Zarząd Dróg i Transportu, odpowiedzialny za zmiany na Żeromskiego, nie zamierza się wycofywać ze swoich decyzji - mimo krytyki ze strony drogówki.
- Patrzymy na interes wszystkich osób korzystających z ulic i jesteśmy miastem otwartym dla jednośladów.
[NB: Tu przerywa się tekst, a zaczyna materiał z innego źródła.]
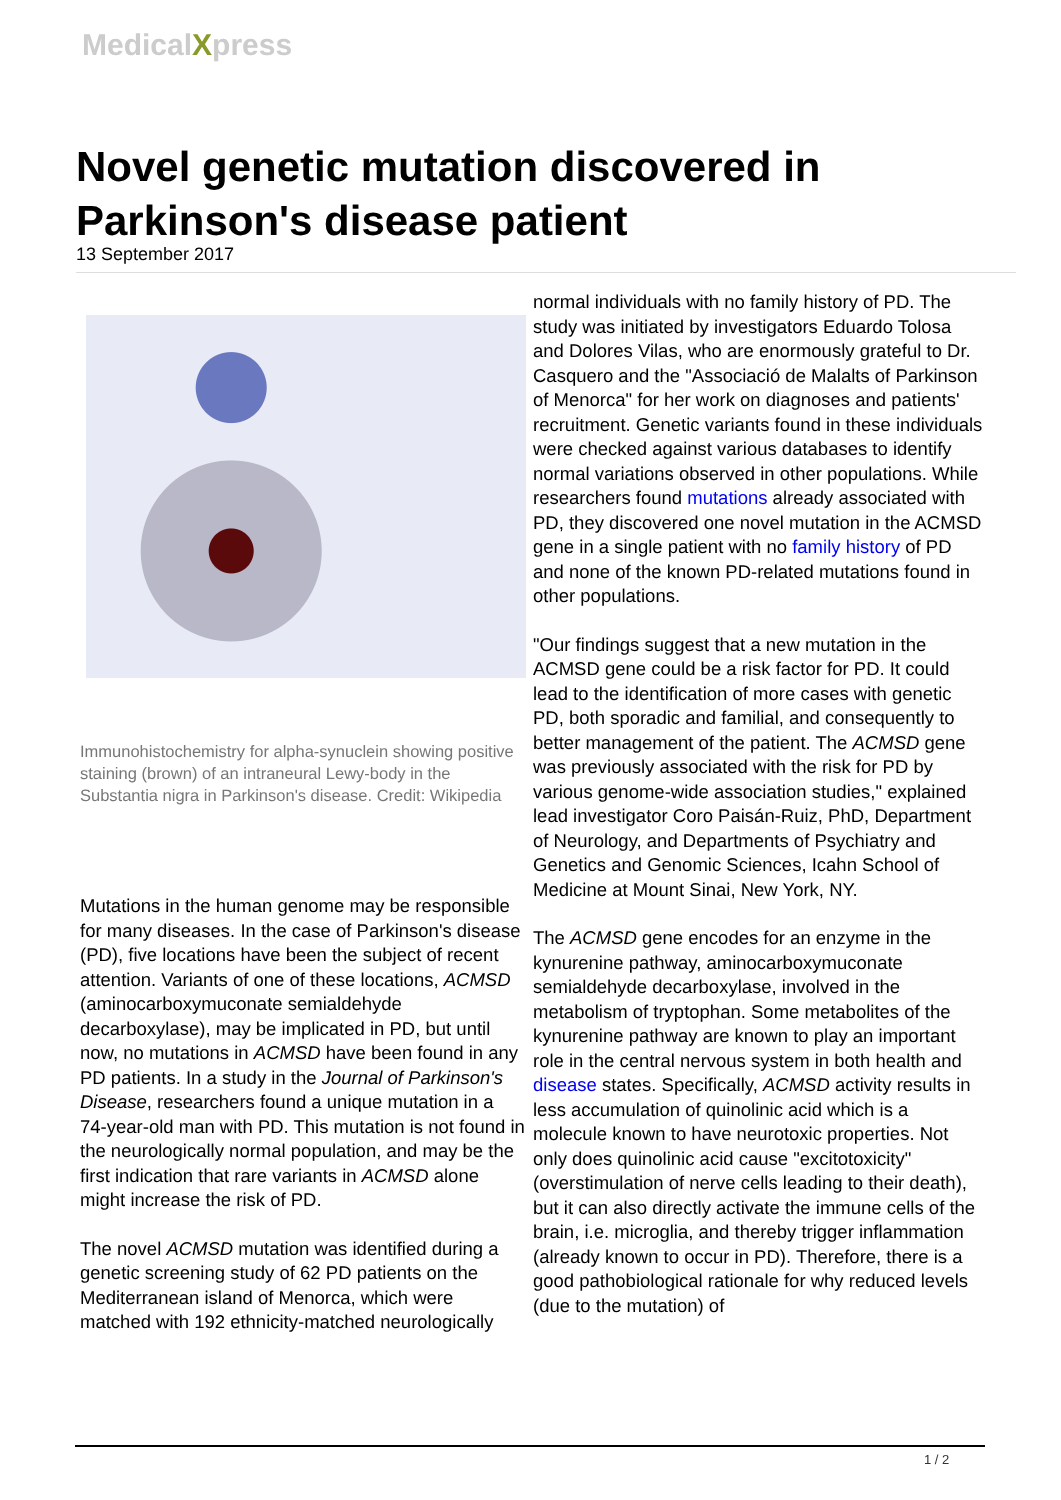MedicalXpress
Novel genetic mutation discovered in Parkinson's disease patient
13 September 2017
Immunohistochemistry for alpha-synuclein showing positive staining (brown) of an intraneural Lewy-body in the Substantia nigra in Parkinson's disease. Credit: Wikipedia
Mutations in the human genome may be responsible for many diseases. In the case of Parkinson's disease (PD), five locations have been the subject of recent attention. Variants of one of these locations, ACMSD (aminocarboxymuconate semialdehyde decarboxylase), may be implicated in PD, but until now, no mutations in ACMSD have been found in any PD patients. In a study in the Journal of Parkinson's Disease, researchers found a unique mutation in a 74-year-old man with PD. This mutation is not found in the neurologically normal population, and may be the first indication that rare variants in ACMSD alone might increase the risk of PD.
The novel ACMSD mutation was identified during a genetic screening study of 62 PD patients on the Mediterranean island of Menorca, which were matched with 192 ethnicity-matched neurologically
normal individuals with no family history of PD. The study was initiated by investigators Eduardo Tolosa and Dolores Vilas, who are enormously grateful to Dr. Casquero and the "Associació de Malalts of Parkinson of Menorca" for her work on diagnoses and patients' recruitment. Genetic variants found in these individuals were checked against various databases to identify normal variations observed in other populations. While researchers found mutations already associated with PD, they discovered one novel mutation in the ACMSD gene in a single patient with no family history of PD and none of the known PD-related mutations found in other populations.
"Our findings suggest that a new mutation in the ACMSD gene could be a risk factor for PD. It could lead to the identification of more cases with genetic PD, both sporadic and familial, and consequently to better management of the patient. The ACMSD gene was previously associated with the risk for PD by various genome-wide association studies," explained lead investigator Coro Paisán-Ruiz, PhD, Department of Neurology, and Departments of Psychiatry and Genetics and Genomic Sciences, Icahn School of Medicine at Mount Sinai, New York, NY.
The ACMSD gene encodes for an enzyme in the kynurenine pathway, aminocarboxymuconate semialdehyde decarboxylase, involved in the metabolism of tryptophan. Some metabolites of the kynurenine pathway are known to play an important role in the central nervous system in both health and disease states. Specifically, ACMSD activity results in less accumulation of quinolinic acid which is a molecule known to have neurotoxic properties. Not only does quinolinic acid cause "excitotoxicity" (overstimulation of nerve cells leading to their death), but it can also directly activate the immune cells of the brain, i.e. microglia, and thereby trigger inflammation (already known to occur in PD). Therefore, there is a good pathobiological rationale for why reduced levels (due to the mutation) of
1 / 2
Gdyby jedynym wyznacznikiem organizacji ruchu była wygoda kierowców i przepustowość ulic to, pasów dla rowerzystów nigdzie by nie było - podkreśla Wojciech Kubik z Zarządu Dróg i Transportu.
To jednak nie oznacza, że magistrat nie planuje wprowadzać żadnych zmian.
- Bierzemy pod uwagę skrócenie pasów rowerowych w obrębie skrzyżowań z sygnalizacją świetlną. Chodzi o umożliwienie kierowcom korzystanie z warunkowego skrętu w prawo - wyjaśnia Kubik.
I dodaje, że te rozwiązania będą wprowadzone po "wnikliwym przeanalizowaniu płynności ruchu na Żeromskiego".
Rowerzyści: "zostawcie, jak jest"
Jak nietrudno się domyślić, pasy dla rowerzystów zostały ciepło przyjęte przez miłośników dwóch kółek.
- Jezdnia na Żeromskiego jest szeroka i wyznaczenie wąskiego pasa z obu stron nie wpłynęła na pojawienie się korków - mówi Katarzyna Mikołajczyk z fundacji Fenomen.
Mikołajczyk argumentuje, że kontrowersje związane ze zmianą organizacji ruchu pojawiły się, bo miasto testuje nowy system pracy sygnalizacji świetlnej.
- Korki pojawiły się, kiedy testowano różne warianty pracy sygnalizatorów na Żeromskiego; prace przeprowadzano tuż po wprowadzeniu pasów rowerowych - podkreśla przedstawicielka fundacji Fenomen i zaznacza, że zmienianie czegokolwiek na Żeromskiego może "tylko wywołać niepotrzebne zamieszanie".